Karena kalau kebahagiaan itu bukan suatu pilihan, maka kita akan sulit sekali mendapatkan kebahagiaan yang sempurna dalam hidup kita. Sebab, selama kita hidup dalam dunia ini, persoalan akan datang silih berganti, keadaan tak terduga bisa terjadi kapan saja dan kegagalan adalah hal yang sering juga kita temui.
Apakah benar kita akan bahagia kalau kita mendapatkan semua yang kita inginkan dan impikan? Mungkin pada awalnya kita merasa sangat bahagia, gembira dan puas….. Tapi selang beberapa waktu kemudian, ada saja persoalan dan masalah akan timbul… karena memang begitulah kenyataan yangharus kita hadapi kalau kita hidup. Maka kalau kebahagiaan itu adalah tergantung karena situasi dan kondisi yang kita terima dan hadapi maka memang akan sulit kita mendapatkan kebahagiaan yang langgeng.

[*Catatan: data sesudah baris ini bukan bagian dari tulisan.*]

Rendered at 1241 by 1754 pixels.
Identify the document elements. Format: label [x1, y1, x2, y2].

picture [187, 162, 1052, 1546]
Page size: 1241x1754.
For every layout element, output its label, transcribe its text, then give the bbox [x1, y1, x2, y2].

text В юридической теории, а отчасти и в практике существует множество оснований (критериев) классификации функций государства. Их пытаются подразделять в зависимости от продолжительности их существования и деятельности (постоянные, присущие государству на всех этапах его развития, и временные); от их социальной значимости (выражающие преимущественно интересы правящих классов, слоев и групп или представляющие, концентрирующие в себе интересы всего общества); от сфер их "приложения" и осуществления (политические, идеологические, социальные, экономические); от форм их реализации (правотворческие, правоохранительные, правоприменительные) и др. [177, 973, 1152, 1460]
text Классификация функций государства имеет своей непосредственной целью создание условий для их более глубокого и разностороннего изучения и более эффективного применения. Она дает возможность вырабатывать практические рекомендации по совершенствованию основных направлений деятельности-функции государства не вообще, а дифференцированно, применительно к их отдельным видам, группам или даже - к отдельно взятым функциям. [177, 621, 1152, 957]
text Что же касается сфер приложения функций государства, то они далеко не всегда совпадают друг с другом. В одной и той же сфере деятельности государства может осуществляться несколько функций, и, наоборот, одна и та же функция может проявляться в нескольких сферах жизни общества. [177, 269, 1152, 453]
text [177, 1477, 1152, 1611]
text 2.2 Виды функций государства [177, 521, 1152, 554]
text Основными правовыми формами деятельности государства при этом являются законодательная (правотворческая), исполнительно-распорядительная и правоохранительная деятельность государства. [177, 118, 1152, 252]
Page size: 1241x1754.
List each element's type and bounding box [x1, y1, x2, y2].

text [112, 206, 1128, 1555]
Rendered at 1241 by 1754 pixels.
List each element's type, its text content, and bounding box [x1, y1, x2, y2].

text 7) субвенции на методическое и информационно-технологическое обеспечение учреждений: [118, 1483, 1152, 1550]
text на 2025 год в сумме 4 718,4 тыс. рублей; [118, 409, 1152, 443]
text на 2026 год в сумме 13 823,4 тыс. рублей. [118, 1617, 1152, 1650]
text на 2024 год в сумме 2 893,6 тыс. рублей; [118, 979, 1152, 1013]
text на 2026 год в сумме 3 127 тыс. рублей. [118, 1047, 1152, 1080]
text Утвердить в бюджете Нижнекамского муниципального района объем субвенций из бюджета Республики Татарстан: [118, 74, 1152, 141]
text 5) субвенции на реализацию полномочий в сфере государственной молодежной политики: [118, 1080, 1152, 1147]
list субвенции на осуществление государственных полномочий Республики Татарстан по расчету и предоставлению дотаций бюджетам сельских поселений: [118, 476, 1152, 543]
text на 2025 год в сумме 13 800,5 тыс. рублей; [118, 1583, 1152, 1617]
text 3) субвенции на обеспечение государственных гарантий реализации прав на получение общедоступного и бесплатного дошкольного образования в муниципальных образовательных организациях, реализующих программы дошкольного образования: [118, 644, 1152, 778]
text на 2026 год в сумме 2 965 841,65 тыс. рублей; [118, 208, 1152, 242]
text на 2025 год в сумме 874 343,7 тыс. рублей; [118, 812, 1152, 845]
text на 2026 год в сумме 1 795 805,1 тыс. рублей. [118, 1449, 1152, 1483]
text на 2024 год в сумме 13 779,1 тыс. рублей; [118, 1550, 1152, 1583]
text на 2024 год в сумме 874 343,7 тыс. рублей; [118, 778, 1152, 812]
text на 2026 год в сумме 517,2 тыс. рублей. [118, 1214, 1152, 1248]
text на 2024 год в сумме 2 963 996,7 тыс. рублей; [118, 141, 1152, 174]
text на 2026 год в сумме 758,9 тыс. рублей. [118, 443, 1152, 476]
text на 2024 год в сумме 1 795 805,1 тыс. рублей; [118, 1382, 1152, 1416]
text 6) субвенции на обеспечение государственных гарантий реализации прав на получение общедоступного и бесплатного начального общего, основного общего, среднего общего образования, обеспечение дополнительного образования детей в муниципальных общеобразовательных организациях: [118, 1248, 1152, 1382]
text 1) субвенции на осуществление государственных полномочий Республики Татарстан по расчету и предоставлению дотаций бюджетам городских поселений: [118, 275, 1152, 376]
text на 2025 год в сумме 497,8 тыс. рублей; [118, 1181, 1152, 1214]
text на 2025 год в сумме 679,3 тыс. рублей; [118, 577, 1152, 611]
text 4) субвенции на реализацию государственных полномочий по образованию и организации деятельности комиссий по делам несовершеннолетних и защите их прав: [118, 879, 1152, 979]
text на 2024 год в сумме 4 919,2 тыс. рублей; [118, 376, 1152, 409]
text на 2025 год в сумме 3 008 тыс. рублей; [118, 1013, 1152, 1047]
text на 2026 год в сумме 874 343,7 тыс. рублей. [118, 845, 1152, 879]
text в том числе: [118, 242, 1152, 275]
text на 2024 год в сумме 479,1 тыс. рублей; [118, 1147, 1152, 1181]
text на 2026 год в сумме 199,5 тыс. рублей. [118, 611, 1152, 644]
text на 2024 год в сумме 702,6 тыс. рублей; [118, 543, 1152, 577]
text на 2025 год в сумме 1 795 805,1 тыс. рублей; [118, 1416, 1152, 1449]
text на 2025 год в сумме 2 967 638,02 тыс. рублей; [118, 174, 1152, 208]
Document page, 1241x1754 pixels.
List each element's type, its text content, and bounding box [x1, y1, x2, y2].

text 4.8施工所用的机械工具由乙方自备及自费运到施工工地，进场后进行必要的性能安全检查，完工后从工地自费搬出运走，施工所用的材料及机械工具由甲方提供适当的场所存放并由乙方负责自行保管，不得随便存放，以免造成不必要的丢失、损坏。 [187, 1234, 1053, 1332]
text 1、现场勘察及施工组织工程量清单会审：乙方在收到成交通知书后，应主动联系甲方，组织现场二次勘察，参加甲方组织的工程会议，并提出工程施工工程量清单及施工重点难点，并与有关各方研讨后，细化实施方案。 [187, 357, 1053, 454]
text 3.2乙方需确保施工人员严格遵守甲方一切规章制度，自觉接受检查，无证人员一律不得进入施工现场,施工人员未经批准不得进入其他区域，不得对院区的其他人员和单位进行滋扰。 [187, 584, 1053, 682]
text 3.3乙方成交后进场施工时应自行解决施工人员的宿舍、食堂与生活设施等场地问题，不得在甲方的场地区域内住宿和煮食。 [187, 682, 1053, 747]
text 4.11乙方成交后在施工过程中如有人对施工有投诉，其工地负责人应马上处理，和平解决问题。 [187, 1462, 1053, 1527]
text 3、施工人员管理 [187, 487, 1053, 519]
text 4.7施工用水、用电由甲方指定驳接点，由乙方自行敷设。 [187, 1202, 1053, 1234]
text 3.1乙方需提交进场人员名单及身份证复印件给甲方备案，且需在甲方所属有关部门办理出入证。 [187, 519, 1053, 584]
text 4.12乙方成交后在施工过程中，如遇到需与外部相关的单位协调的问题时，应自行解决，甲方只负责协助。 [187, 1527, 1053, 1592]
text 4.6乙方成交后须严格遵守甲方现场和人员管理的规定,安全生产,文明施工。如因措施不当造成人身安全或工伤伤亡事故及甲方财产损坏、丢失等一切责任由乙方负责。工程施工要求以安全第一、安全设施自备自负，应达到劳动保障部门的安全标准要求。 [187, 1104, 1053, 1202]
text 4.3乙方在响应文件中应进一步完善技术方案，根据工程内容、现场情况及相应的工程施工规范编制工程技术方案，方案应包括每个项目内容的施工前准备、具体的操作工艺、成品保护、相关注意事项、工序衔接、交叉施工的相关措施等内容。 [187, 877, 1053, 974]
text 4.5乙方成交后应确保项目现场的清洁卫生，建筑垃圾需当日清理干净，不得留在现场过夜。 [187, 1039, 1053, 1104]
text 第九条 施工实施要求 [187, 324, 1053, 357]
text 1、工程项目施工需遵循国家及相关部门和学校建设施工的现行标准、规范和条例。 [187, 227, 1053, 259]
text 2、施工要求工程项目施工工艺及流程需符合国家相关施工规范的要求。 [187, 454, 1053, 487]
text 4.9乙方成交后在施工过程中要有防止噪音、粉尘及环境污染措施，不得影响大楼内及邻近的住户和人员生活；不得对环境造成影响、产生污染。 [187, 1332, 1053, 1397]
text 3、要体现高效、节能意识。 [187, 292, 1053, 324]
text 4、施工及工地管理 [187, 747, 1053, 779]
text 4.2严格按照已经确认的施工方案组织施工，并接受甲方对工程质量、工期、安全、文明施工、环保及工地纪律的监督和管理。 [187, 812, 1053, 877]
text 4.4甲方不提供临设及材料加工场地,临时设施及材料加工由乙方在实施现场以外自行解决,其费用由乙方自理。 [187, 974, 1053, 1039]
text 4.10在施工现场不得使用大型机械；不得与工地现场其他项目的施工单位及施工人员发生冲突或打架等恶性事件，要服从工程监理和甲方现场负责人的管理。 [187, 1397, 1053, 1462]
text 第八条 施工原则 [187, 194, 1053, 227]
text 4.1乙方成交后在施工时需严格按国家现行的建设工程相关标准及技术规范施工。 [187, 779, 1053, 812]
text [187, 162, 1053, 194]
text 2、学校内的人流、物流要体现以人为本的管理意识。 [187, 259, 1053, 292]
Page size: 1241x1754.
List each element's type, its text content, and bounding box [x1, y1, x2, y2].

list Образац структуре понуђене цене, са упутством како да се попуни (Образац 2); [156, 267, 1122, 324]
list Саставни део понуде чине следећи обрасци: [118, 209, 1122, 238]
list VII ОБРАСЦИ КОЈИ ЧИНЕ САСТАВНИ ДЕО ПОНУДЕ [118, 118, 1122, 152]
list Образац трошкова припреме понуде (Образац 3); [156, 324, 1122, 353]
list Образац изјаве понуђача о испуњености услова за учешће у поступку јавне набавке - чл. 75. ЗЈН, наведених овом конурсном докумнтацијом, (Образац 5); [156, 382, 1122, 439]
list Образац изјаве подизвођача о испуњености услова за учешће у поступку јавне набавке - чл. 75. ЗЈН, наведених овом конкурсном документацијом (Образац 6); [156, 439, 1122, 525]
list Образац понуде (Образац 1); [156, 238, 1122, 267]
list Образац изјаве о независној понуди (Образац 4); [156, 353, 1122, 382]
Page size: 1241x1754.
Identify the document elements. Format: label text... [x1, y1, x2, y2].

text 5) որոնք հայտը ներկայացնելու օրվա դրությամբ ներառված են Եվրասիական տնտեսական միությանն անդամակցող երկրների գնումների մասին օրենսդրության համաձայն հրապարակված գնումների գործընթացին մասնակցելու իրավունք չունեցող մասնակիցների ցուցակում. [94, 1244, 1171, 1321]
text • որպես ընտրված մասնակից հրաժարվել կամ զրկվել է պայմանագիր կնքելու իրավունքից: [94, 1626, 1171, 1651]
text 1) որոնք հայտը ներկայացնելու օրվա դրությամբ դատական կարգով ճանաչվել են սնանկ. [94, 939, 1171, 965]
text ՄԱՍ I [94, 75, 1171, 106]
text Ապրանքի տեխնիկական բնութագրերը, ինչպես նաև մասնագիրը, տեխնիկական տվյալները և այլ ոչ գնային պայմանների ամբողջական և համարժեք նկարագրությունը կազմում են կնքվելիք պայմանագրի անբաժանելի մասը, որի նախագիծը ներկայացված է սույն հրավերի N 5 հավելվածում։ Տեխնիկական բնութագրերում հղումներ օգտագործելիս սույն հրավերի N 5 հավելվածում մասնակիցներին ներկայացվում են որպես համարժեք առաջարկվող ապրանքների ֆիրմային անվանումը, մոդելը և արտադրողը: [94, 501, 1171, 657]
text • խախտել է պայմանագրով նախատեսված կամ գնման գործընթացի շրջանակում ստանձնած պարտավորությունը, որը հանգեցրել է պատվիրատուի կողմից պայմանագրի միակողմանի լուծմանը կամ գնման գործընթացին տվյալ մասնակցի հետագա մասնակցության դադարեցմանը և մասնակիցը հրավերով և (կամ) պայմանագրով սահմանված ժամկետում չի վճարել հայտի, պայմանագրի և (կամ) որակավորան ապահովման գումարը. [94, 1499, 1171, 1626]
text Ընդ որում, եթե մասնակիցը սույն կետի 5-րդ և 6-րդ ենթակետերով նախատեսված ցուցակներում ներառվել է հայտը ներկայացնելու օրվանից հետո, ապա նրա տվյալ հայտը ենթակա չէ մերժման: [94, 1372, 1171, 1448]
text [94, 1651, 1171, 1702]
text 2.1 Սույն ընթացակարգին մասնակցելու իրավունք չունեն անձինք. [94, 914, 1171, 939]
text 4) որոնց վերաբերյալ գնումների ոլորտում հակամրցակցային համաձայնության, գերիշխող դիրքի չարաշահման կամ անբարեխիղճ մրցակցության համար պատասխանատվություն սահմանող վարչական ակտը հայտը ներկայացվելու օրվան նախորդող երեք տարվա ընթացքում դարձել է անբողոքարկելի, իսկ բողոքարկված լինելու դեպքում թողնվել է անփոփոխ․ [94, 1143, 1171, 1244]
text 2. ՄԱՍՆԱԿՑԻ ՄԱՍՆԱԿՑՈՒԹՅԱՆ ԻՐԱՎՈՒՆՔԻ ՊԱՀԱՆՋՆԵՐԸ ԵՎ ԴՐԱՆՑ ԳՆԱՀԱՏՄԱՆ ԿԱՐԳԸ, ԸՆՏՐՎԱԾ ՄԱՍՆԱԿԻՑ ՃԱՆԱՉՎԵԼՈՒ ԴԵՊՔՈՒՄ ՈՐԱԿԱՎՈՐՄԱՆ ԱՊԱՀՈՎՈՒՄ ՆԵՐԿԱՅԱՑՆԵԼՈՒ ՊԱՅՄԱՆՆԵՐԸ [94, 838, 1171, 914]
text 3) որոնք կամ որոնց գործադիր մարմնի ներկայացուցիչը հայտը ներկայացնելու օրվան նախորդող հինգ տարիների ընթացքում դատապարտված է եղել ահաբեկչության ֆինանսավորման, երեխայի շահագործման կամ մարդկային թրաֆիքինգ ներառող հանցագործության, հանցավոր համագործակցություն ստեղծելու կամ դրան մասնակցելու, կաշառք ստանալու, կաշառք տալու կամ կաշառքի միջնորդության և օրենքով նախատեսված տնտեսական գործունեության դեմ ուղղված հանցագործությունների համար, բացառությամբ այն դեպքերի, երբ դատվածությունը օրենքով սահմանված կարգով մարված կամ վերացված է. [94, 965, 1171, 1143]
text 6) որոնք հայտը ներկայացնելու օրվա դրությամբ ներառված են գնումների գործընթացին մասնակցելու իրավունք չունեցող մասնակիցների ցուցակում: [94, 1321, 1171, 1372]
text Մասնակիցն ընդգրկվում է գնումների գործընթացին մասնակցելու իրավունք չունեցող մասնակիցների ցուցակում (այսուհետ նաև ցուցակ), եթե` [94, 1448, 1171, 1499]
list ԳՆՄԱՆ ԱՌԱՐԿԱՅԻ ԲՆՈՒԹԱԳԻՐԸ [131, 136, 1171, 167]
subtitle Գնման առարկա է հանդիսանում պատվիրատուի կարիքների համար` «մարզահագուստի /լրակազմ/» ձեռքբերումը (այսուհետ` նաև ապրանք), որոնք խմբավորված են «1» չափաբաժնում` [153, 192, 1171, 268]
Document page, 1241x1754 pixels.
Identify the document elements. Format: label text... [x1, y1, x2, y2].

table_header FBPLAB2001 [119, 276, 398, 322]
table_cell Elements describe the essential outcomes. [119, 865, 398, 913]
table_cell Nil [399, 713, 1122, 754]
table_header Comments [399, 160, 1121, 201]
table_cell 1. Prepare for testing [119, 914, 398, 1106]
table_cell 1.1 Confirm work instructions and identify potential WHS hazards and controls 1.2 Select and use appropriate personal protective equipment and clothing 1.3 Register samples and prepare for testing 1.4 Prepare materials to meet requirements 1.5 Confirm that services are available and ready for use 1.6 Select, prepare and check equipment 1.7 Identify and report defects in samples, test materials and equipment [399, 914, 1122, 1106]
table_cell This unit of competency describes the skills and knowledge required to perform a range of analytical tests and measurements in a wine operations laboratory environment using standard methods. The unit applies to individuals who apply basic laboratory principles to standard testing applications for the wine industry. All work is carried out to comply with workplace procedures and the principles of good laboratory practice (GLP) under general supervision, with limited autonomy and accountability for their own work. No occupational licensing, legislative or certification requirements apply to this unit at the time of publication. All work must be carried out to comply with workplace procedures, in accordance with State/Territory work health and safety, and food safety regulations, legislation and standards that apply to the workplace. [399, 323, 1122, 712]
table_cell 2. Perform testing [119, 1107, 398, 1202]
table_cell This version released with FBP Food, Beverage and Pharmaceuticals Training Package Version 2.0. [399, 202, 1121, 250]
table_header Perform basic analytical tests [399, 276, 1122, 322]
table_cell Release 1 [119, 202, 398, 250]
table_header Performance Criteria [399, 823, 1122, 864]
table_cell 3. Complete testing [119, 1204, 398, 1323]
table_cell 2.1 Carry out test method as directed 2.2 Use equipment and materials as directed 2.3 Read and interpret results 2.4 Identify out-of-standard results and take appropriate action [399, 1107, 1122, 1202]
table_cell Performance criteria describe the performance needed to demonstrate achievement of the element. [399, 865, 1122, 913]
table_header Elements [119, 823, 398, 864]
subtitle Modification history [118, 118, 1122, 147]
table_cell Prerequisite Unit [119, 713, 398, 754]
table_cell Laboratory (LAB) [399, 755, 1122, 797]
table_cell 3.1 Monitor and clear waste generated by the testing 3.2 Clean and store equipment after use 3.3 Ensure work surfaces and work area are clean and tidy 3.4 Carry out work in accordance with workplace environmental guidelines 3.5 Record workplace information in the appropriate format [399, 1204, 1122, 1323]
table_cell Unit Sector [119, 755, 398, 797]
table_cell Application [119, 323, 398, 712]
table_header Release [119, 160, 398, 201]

Kebahagiaan adalah pilihan! Itu akan menjadi pilihan yang akan kita dapati dari sekian pilihan dalam setiap saat kehidupan kita. Ya, setiap saat dalam menghadapi keadaan yang terjadi ada beberapa pilihan bagi kita; kecewa?, marah?, sedih?, tidak perduli?, putus asa?, mengomel? atau….. tidak mau kecewa?, selalu bersyukur?, berusaha tetap sabar dan tersenyum?, berpikiran positif?…. pilihan pilihan ini akan mempengaruhi hati kita merasa bahagia atau tidak.
Orang yang suka mengeluh dan mengomel cenderung sulit merasa berbahagia dalam waktu yang lama. Begitu juga orang yang gampang berpikiran negatif serta tidak sabar…..
Jadi, menurut saya, kebahagiaan itu adalah pilihan. Setiap orang bisa memilih untuk dirinya sendiri, apakah dia mau bahagia atau tidak. Kebahagiaan itu ada didalam diri kita sendiri bukan berasal dari yang ada diluar diri kita; kebahagiaan bukan karena orang lain yang kita cintai, bukan karena harta kekayaan yang bisa kita miliki, bukan karena lingkungan dan situasi yang ada disekitar.